*Task objective:*
Give back all of the data, word for word.
****************************************
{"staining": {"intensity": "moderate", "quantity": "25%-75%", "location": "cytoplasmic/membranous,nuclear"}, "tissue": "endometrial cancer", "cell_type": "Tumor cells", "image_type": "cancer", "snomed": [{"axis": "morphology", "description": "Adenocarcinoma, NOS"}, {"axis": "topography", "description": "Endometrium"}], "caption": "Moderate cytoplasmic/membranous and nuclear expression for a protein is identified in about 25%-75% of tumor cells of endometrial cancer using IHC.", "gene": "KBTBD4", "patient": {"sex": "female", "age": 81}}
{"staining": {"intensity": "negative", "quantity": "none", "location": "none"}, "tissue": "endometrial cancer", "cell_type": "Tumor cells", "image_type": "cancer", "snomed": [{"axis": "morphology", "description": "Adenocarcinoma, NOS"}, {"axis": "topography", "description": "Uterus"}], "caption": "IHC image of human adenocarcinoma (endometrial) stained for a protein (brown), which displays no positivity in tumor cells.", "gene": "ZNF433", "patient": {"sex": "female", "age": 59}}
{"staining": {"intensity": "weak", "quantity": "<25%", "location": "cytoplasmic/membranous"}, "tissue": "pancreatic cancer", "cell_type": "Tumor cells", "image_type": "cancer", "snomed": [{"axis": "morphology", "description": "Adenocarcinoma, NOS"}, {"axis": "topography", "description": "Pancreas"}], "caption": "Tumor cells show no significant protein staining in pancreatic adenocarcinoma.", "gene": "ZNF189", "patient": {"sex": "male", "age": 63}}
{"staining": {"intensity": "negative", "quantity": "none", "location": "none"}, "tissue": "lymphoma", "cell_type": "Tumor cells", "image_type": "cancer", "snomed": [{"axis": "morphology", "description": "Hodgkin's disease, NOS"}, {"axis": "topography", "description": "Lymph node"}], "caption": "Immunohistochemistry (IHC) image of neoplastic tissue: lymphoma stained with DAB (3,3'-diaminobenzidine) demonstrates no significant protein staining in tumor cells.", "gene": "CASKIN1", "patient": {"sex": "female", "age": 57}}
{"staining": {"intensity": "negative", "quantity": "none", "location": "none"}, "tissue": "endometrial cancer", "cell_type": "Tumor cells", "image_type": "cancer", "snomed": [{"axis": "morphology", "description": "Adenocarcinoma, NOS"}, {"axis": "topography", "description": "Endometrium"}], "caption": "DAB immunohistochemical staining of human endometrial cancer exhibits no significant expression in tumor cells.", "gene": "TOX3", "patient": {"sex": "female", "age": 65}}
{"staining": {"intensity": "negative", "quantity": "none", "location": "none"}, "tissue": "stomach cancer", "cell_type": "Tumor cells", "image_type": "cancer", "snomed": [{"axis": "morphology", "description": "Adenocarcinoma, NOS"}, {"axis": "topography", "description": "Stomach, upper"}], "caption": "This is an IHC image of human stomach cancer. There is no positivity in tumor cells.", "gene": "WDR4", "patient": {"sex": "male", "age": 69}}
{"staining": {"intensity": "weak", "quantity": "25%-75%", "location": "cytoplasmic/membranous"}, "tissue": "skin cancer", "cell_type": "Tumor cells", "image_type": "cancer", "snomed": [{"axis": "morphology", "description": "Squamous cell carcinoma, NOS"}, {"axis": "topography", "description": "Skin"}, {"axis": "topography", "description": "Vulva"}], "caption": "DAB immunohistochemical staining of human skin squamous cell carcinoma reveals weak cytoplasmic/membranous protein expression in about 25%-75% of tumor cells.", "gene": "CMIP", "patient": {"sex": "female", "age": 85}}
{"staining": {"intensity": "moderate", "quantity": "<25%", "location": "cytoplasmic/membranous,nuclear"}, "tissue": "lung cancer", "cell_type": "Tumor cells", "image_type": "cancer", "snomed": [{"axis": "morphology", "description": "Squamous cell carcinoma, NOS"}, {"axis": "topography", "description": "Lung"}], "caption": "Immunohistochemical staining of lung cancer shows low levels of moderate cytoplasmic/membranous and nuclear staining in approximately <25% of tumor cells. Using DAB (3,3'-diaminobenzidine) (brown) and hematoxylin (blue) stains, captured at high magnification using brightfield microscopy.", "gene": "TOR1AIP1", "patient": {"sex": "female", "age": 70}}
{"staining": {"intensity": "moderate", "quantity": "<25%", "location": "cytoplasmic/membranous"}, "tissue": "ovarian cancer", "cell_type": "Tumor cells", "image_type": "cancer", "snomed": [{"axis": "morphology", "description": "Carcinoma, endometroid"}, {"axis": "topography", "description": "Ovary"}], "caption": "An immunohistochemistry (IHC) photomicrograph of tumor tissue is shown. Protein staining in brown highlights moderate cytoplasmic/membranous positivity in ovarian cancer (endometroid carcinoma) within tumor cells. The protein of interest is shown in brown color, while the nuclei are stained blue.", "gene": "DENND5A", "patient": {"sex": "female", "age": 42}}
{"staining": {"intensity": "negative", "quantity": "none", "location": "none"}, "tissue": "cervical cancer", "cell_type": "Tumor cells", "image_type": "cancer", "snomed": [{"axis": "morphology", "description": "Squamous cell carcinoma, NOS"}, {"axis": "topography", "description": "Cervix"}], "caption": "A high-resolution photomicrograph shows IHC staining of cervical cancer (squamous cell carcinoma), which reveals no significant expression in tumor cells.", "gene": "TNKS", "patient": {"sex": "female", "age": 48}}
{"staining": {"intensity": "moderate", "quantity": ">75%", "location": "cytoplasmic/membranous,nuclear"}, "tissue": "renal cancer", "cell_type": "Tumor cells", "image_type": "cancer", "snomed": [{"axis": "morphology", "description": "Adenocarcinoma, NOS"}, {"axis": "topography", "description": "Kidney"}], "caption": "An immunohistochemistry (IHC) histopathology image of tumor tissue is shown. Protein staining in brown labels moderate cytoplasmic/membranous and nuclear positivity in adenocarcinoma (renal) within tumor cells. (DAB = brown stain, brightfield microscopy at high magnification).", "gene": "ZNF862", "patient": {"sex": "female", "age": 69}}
****************************************
*Task result:*
{"staining": {"intensity": "moderate", "quantity": "25%-75%", "location": "cytoplasmic/membranous,nuclear"}, "tissue": "endometrial cancer", "cell_type": "Tumor cells", "image_type": "cancer", "snomed": [{"axis": "morphology", "description": "Adenocarcinoma, NOS"}, {"axis": "topography", "description": "Endometrium"}], "caption": "Moderate cytoplasmic/membranous and nuclear expression for a protein is identified in about 25%-75% of tumor cells of endometrial cancer using IHC.", "gene": "KBTBD4", "patient": {"sex": "female", "age": 81}}
{"staining": {"intensity": "negative", "quantity": "none", "location": "none"}, "tissue": "endometrial cancer", "cell_type": "Tumor cells", "image_type": "cancer", "snomed": [{"axis": "morphology", "description": "Adenocarcinoma, NOS"}, {"axis": "topography", "description": "Uterus"}], "caption": "IHC image of human adenocarcinoma (endometrial) stained for a protein (brown), which displays no positivity in tumor cells.", "gene": "ZNF433", "patient": {"sex": "female", "age": 59}}
{"staining": {"intensity": "weak", "quantity": "<25%", "location": "cytoplasmic/membranous"}, "tissue": "pancreatic cancer", "cell_type": "Tumor cells", "image_type": "cancer", "snomed": [{"axis": "morphology", "description": "Adenocarcinoma, NOS"}, {"axis": "topography", "description": "Pancreas"}], "caption": "Tumor cells show no significant protein staining in pancreatic adenocarcinoma.", "gene": "ZNF189", "patient": {"sex": "male", "age": 63}}
{"staining": {"intensity": "negative", "quantity": "none", "location": "none"}, "tissue": "lymphoma", "cell_type": "Tumor cells", "image_type": "cancer", "snomed": [{"axis": "morphology", "description": "Hodgkin's disease, NOS"}, {"axis": "topography", "description": "Lymph node"}], "caption": "Immunohistochemistry (IHC) image of neoplastic tissue: lymphoma stained with DAB (3,3'-diaminobenzidine) demonstrates no significant protein staining in tumor cells.", "gene": "CASKIN1", "patient": {"sex": "female", "age": 57}}
{"staining": {"intensity": "negative", "quantity": "none", "location": "none"}, "tissue": "endometrial cancer", "cell_type": "Tumor cells", "image_type": "cancer", "snomed": [{"axis": "morphology", "description": "Adenocarcinoma, NOS"}, {"axis": "topography", "description": "Endometrium"}], "caption": "DAB immunohistochemical staining of human endometrial cancer exhibits no significant expression in tumor cells.", "gene": "TOX3", "patient": {"sex": "female", "age": 65}}
{"staining": {"intensity": "negative", "quantity": "none", "location": "none"}, "tissue": "stomach cancer", "cell_type": "Tumor cells", "image_type": "cancer", "snomed": [{"axis": "morphology", "description": "Adenocarcinoma, NOS"}, {"axis": "topography", "description": "Stomach, upper"}], "caption": "This is an IHC image of human stomach cancer. There is no positivity in tumor cells.", "gene": "WDR4", "patient": {"sex": "male", "age": 69}}
{"staining": {"intensity": "weak", "quantity": "25%-75%", "location": "cytoplasmic/membranous"}, "tissue": "skin cancer", "cell_type": "Tumor cells", "image_type": "cancer", "snomed": [{"axis": "morphology", "description": "Squamous cell carcinoma, NOS"}, {"axis": "topography", "description": "Skin"}, {"axis": "topography", "description": "Vulva"}], "caption": "DAB immunohistochemical staining of human skin squamous cell carcinoma reveals weak cytoplasmic/membranous protein expression in about 25%-75% of tumor cells.", "gene": "CMIP", "patient": {"sex": "female", "age": 85}}
{"staining": {"intensity": "moderate", "quantity": "<25%", "location": "cytoplasmic/membranous,nuclear"}, "tissue": "lung cancer", "cell_type": "Tumor cells", "image_type": "cancer", "snomed": [{"axis": "morphology", "description": "Squamous cell carcinoma, NOS"}, {"axis": "topography", "description": "Lung"}], "caption": "Immunohistochemical staining of lung cancer shows low levels of moderate cytoplasmic/membranous and nuclear staining in approximately <25% of tumor cells. Using DAB (3,3'-diaminobenzidine) (brown) and hematoxylin (blue) stains, captured at high magnification using brightfield microscopy.", "gene": "TOR1AIP1", "patient": {"sex": "female", "age": 70}}
{"staining": {"intensity": "moderate", "quantity": "<25%", "location": "cytoplasmic/membranous"}, "tissue": "ovarian cancer", "cell_type": "Tumor cells", "image_type": "cancer", "snomed": [{"axis": "morphology", "description": "Carcinoma, endometroid"}, {"axis": "topography", "description": "Ovary"}], "caption": "An immunohistochemistry (IHC) photomicrograph of tumor tissue is shown. Protein staining in brown highlights moderate cytoplasmic/membranous positivity in ovarian cancer (endometroid carcinoma) within tumor cells. The protein of interest is shown in brown color, while the nuclei are stained blue.", "gene": "DENND5A", "patient": {"sex": "female", "age": 42}}
{"staining": {"intensity": "negative", "quantity": "none", "location": "none"}, "tissue": "cervical cancer", "cell_type": "Tumor cells", "image_type": "cancer", "snomed": [{"axis": "morphology", "description": "Squamous cell carcinoma, NOS"}, {"axis": "topography", "description": "Cervix"}], "caption": "A high-resolution photomicrograph shows IHC staining of cervical cancer (squamous cell carcinoma), which reveals no significant expression in tumor cells.", "gene": "TNKS", "patient": {"sex": "female", "age": 48}}
{"staining": {"intensity": "moderate", "quantity": ">75%", "location": "cytoplasmic/membranous,nuclear"}, "tissue": "renal cancer", "cell_type": "Tumor cells", "image_type": "cancer", "snomed": [{"axis": "morphology", "description": "Adenocarcinoma, NOS"}, {"axis": "topography", "description": "Kidney"}], "caption": "An immunohistochemistry (IHC) histopathology image of tumor tissue is shown. Protein staining in brown labels moderate cytoplasmic/membranous and nuclear positivity in adenocarcinoma (renal) within tumor cells. (DAB = brown stain, brightfield microscopy at high magnification).", "gene": "ZNF862", "patient": {"sex": "female", "age": 69}}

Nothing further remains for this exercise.